__Brief 1__:
Reproduce verbatim the lines of the entries, starting at the line that contains "What is the" and ending at the line that contains "True or false: Aggravated".

━━━ Provided text ━━━

The tragedy is in terms of what Frank and Al Laureta were describing—the tragedy of these bus accidents, tractor accidents, and farm accidents. The surviving widows and children should be able to collect these benefits. Because of this crazy recordkeeping, they have failed. I think this is, in a sense, a Federal-employer responsibility under the social security law. The State labor department has a crucial roll to play of making it work. I think the Social Security Administration recognizes the fact, but I am not sure that all of us in labor departments realize what we can do without law to make it function.

Mr. HAROLD SMITH. Recently, in Florida we conducted a protective labor seminar. One subject we discussed was the need to extend coverage of labor laws to agricultural workers. As a result of that, the very subject you are discussing on social security arose. It was stated that OEO groups and migrants were encouraging people to write to the Social Security Administration and ask for a record of their earnings. It was alleged that these were being collected. As the migrants left one job and went to another, their earnings records were not being sent in on their behalf. So there is an effort being made, at least for the east coast migrants, to try to determine this and rectify it, if possible.

Mr. DALY. We had that problem in New York State. It was alleged that deductions were being made by farm labor contractors for social security purposes, but they were not submitting them to social security. The Social Security Administration requested some information from us. Unfortunately, we can never get the cooperation from social security in these matters.

Commissioner MALE. If that be true, Dan—and I would not want to concede it on behalf of the Social Security Administration, because I, personally, always found them very anxious to get full coverage of these people and they have been most cooperative — I would suggest to the incoming executive board that this be made one of the priorities for their attention in the coming year: to work out an effective solution with Commissioner Boyd and his staff and see to it that this protection, which is already on the books, is implemented. I think this will go a long way toward correcting some of these evils that we describe here.

━━━ Materials provided ━━━

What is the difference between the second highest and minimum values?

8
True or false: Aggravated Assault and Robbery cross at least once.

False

━━━
━━━ Materials provided ━━━

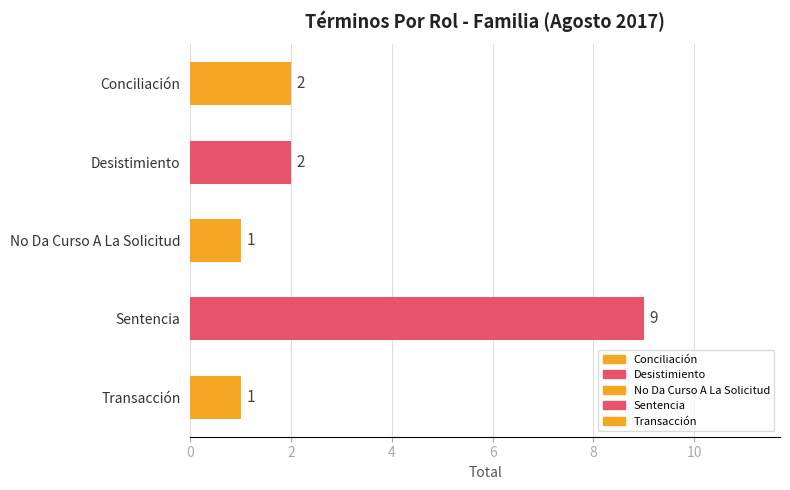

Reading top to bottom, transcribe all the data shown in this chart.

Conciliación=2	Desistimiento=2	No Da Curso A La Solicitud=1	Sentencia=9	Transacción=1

━━━

__Brief 2__:
In the discussion on social security coverage, what were farm labor contractors in New York State alleged to be doing?

__Worked solution 1__:
What is the difference between the second highest and minimum values?

8
True or false: Aggravated Assault and Robbery cross at least once.

__Worked solution 2__:
They were allegedly making deductions for social security purposes but not submitting them to social security.